[Données d'origine]
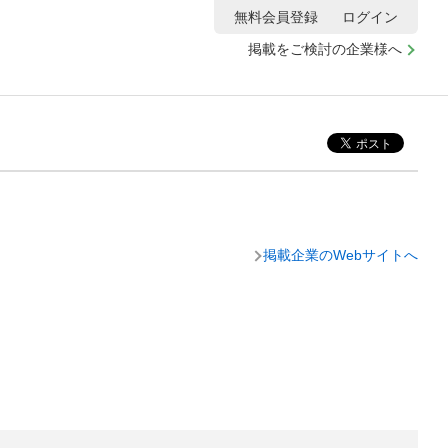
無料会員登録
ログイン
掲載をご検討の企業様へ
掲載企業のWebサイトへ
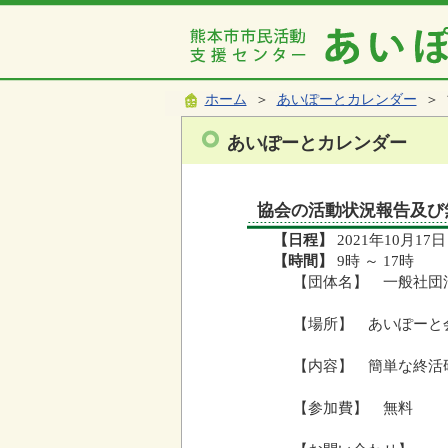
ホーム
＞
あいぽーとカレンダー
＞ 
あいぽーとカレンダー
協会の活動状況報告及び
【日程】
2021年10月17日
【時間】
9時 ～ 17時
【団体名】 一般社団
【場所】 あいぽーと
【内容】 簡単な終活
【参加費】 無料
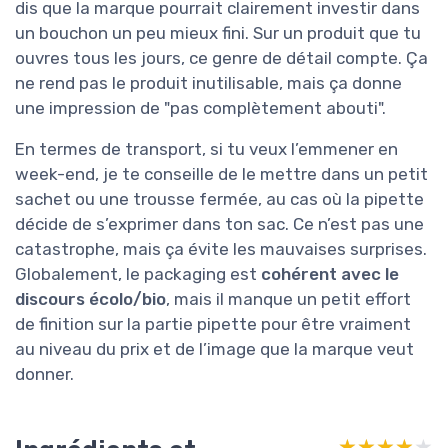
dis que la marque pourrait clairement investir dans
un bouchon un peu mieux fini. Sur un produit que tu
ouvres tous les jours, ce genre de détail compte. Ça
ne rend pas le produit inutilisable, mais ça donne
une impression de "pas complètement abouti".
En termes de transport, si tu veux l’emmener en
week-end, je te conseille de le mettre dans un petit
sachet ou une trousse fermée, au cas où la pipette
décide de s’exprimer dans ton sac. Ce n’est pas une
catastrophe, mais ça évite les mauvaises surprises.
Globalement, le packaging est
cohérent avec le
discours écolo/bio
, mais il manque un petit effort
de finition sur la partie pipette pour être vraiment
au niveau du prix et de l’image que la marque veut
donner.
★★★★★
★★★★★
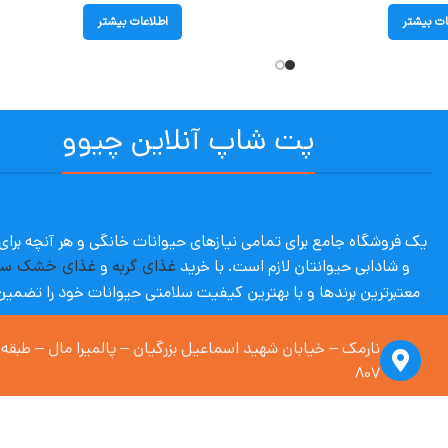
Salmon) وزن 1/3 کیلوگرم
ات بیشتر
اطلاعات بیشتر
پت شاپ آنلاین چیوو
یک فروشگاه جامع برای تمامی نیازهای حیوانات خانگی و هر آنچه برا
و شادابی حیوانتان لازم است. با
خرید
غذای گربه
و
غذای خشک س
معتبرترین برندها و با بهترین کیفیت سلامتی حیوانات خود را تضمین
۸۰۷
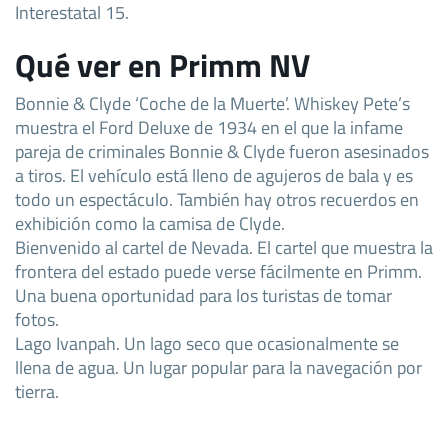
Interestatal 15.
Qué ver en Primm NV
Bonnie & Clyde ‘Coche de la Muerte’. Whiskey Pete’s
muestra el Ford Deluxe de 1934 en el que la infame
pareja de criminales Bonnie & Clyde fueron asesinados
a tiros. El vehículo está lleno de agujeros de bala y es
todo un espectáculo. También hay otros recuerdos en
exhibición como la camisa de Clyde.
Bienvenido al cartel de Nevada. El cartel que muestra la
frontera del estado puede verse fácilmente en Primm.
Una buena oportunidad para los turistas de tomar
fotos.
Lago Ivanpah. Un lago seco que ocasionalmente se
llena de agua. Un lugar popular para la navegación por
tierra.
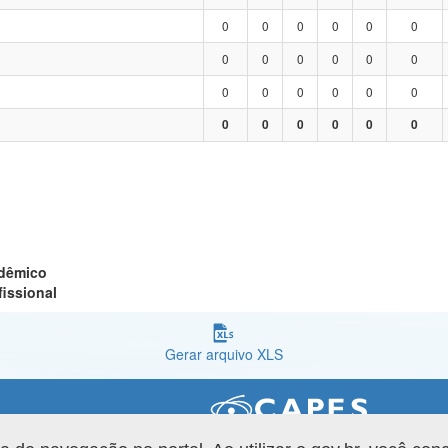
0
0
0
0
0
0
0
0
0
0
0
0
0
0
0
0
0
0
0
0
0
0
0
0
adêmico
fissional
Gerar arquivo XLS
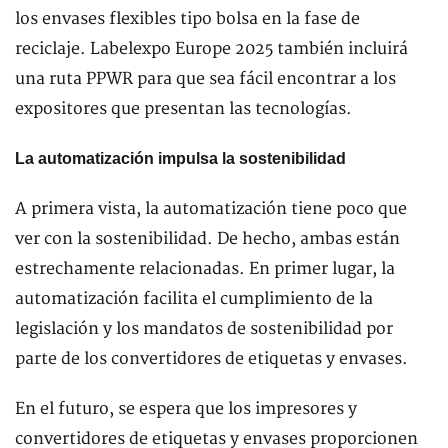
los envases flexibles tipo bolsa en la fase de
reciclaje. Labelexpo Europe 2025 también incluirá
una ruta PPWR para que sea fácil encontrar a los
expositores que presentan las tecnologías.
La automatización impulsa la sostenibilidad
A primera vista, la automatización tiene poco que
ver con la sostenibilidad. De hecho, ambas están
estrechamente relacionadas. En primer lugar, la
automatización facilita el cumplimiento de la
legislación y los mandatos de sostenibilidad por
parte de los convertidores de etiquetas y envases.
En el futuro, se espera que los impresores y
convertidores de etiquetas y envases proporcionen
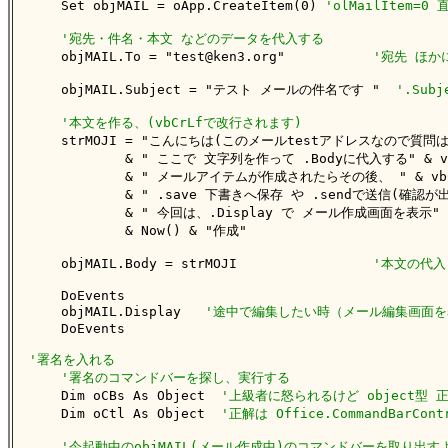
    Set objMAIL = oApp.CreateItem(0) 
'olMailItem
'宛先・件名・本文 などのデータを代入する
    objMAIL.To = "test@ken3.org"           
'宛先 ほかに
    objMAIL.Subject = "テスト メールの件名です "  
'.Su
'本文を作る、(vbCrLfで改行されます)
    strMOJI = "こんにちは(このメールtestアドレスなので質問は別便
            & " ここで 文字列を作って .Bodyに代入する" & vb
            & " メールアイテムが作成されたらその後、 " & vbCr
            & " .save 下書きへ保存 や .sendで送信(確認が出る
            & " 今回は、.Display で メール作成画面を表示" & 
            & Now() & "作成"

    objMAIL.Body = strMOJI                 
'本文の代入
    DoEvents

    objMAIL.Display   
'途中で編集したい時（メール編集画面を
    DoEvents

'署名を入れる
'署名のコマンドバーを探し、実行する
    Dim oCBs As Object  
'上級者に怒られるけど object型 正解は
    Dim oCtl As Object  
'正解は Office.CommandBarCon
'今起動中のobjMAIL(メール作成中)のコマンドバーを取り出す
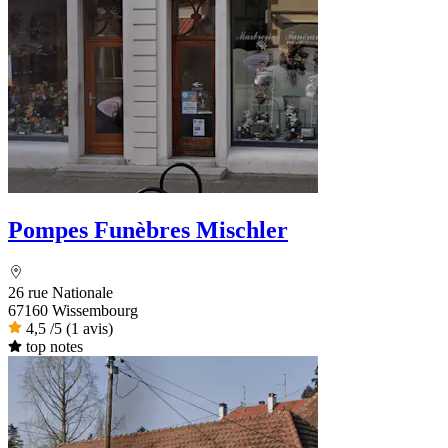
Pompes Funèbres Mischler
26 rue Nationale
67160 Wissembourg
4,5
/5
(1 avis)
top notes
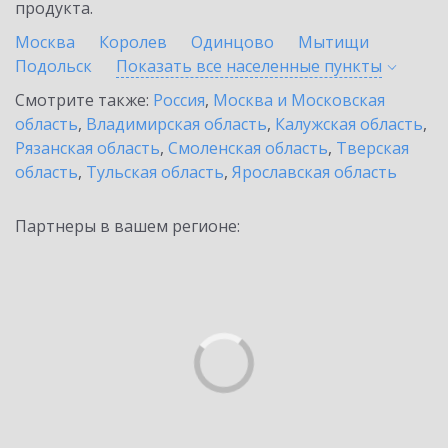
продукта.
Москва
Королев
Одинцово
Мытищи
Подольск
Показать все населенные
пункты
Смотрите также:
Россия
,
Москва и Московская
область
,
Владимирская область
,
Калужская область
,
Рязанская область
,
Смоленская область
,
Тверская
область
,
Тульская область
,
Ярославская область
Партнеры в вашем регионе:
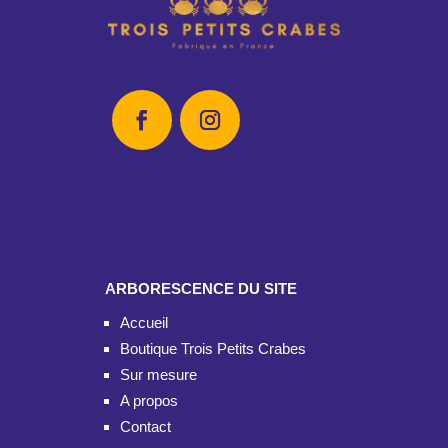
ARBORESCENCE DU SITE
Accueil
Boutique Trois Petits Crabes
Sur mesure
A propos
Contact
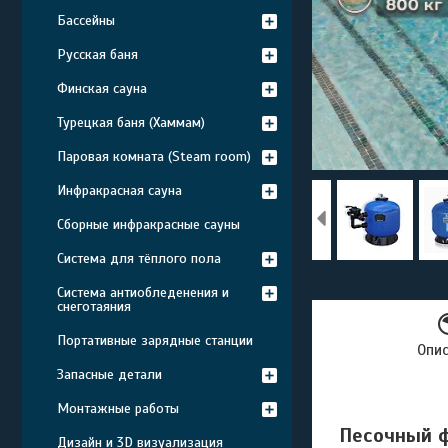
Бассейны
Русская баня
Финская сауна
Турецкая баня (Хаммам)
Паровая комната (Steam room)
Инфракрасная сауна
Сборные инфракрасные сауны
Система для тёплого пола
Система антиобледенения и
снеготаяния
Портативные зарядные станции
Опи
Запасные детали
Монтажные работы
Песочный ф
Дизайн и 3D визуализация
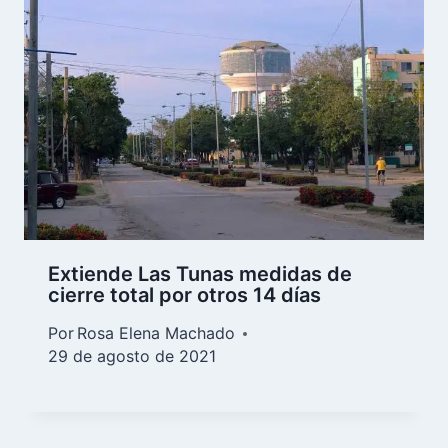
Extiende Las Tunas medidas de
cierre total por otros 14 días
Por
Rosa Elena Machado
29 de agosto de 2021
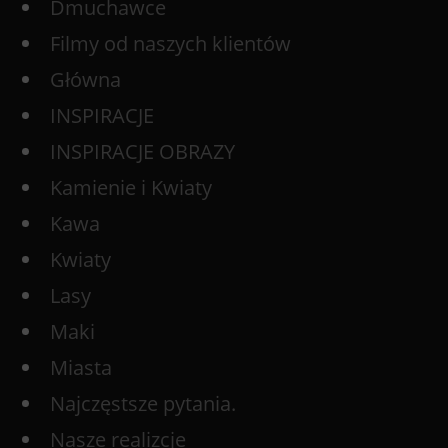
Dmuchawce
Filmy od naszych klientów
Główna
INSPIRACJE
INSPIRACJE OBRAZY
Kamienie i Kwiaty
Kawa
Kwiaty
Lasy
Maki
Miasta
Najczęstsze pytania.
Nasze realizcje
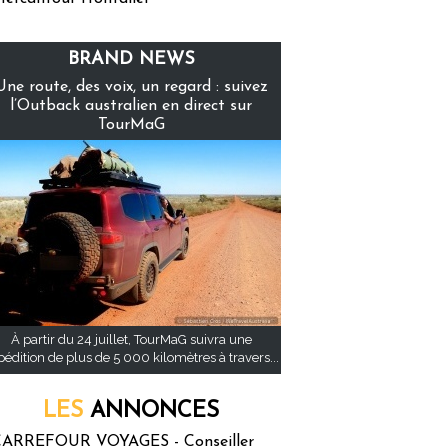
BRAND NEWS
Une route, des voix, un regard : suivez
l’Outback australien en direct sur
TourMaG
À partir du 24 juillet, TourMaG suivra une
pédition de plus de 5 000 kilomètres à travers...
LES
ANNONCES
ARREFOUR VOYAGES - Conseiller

> [Consigne]:
Recopiez à l'identique toutes les lignes de texte des données, sans reprendre les images.

> [Réponse finale]:
無料会員登録
ログイン
掲載をご検討の企業様へ
掲載企業のWebサイトへ
ホーム
＞
あいぽーとカレンダー
＞ 
あいぽーとカレンダー
協会の活動状況報告及び
【日程】
2021年10月17日
【時間】
9時 ～ 17時
【団体名】 一般社団
【場所】 あいぽーと
【内容】 簡単な終活
【参加費】 無料
dis que la marque pourrait clairement investir dans
un bouchon un peu mieux fini. Sur un produit que tu
ouvres tous les jours, ce genre de détail compte. Ça
ne rend pas le produit inutilisable, mais ça donne
une impression de "pas complètement abouti".
En termes de transport, si tu veux l’emmener en
week-end, je te conseille de le mettre dans un petit
sachet ou une trousse fermée, au cas où la pipette
décide de s’exprimer dans ton sac. Ce n’est pas une
catastrophe, mais ça évite les mauvaises surprises.
Globalement, le packaging est
cohérent avec le
discours écolo/bio
, mais il manque un petit effort
de finition sur la partie pipette pour être vraiment
au niveau du prix et de l’image que la marque veut
donner.
★★★★★
★★★★★
Salmon) وزن 1/3 کیلوگرم
ات بیشتر
اطلاعات بیشتر
پت شاپ آنلاین چیوو
یک فروشگاه جامع برای تمامی نیازهای حیوانات خانگی و هر آنچه برا
و شادابی حیوانتان لازم است. با
خرید
غذای گربه
و
غذای خشک س
معتبرترین برندها و با بهترین کیفیت سلامتی حیوانات خود را تضمین
۸۰۷
Interestatal 15.
Qué ver en Primm NV
Bonnie & Clyde ‘Coche de la Muerte’. Whiskey Pete’s
muestra el Ford Deluxe de 1934 en el que la infame
pareja de criminales Bonnie & Clyde fueron asesinados
a tiros. El vehículo está lleno de agujeros de bala y es
todo un espectáculo. También hay otros recuerdos en
exhibición como la camisa de Clyde.
Bienvenido al cartel de Nevada. El cartel que muestra la
frontera del estado puede verse fácilmente en Primm.
Una buena oportunidad para los turistas de tomar
fotos.
Lago Ivanpah. Un lago seco que ocasionalmente se
llena de agua. Un lugar popular para la navegación por
tierra.
0
0
0
0
0
0
0
0
0
0
0
0
0
0
0
0
0
0
0
0
0
0
0
0
adêmico
fissional
Gerar arquivo XLS
los envases flexibles tipo bolsa en la fase de
reciclaje. Labelexpo Europe 2025 también incluirá
una ruta PPWR para que sea fácil encontrar a los
expositores que presentan las tecnologías.
La automatización impulsa la sostenibilidad
A primera vista, la automatización tiene poco que
ver con la sostenibilidad. De hecho, ambas están
estrechamente relacionadas. En primer lugar, la
automatización facilita el cumplimiento de la
legislación y los mandatos de sostenibilidad por
parte de los convertidores de etiquetas y envases.
En el futuro, se espera que los impresores y
convertidores de etiquetas y envases proporcionen
    Set objMAIL = oApp.CreateItem(0) 
'olMailItem
'宛先・件名・本文 などのデータを代入する
    objMAIL.To = "test@ken3.org"           
'宛先 ほかに
    objMAIL.Subject = "テスト メールの件名です "  
'.Su
'本文を作る、(vbCrLfで改行されます)
    strMOJI = "こんにちは(このメールtestアドレスなので質問は別便
            & " ここで 文字列を作って .Bodyに代入する" & vb
            & " メールアイテムが作成されたらその後、 " & vbCr
            & " .save 下書きへ保存 や .sendで送信(確認が出る
            & " 今回は、.Display で メール作成画面を表示" & 
            & Now() & "作成"

    objMAIL.Body = strMOJI                 
'本文の代入
    DoEvents

    objMAIL.Display   
'途中で編集したい時（メール編集画面を
    DoEvents

'署名を入れる
'署名のコマンドバーを探し、実行する
    Dim oCBs As Object  
'上級者に怒られるけど object型 正解は
    Dim oCtl As Object  
'正解は Office.CommandBarCon
'今起動中のobjMAIL(メール作成中)のコマンドバーを取り出す
Pompes Funèbres Mischler
26 rue Nationale
67160 Wissembourg
4,5
/5
(1 avis)
top notes
продукта.
Москва
Королев
Одинцово
Мытищи
Подольск
Показать все населенные
пункты
Смотрите также:
Россия
,
Москва и Московская
область
,
Владимирская область
,
Калужская область
,
Рязанская область
,
Смоленская область
,
Тверская
область
,
Тульская область
,
Ярославская область
Партнеры в вашем регионе:
ARBORESCENCE DU SITE
Accueil
Boutique Trois Petits Crabes
Sur mesure
A propos
Contact
Бассейны
Русская баня
Финская сауна
Турецкая баня (Хаммам)
Паровая комната (Steam room)
Инфракрасная сауна
Сборные инфракрасные сауны
Система для тёплого пола
Система антиобледенения и
снеготаяния
Портативные зарядные станции
Опи
Запасные детали
Монтажные работы
Песочный ф
Дизайн и 3D визуализация
Extiende Las Tunas medidas de
cierre total por otros 14 días
Por
Rosa Elena Machado
29 de agosto de 2021
Dmuchawce
Filmy od naszych klientów
Główna
INSPIRACJE
INSPIRACJE OBRAZY
Kamienie i Kwiaty
Kawa
Kwiaty
Lasy
Maki
Miasta
Najczęstsze pytania.
Nasze realizcje
BRAND NEWS
Une route, des voix, un regard : suivez
l’Outback australien en direct sur
TourMaG
À partir du 24 juillet, TourMaG suivra une
pédition de plus de 5 000 kilomètres à travers...
LES
ANNONCES
ARREFOUR VOYAGES - Conseiller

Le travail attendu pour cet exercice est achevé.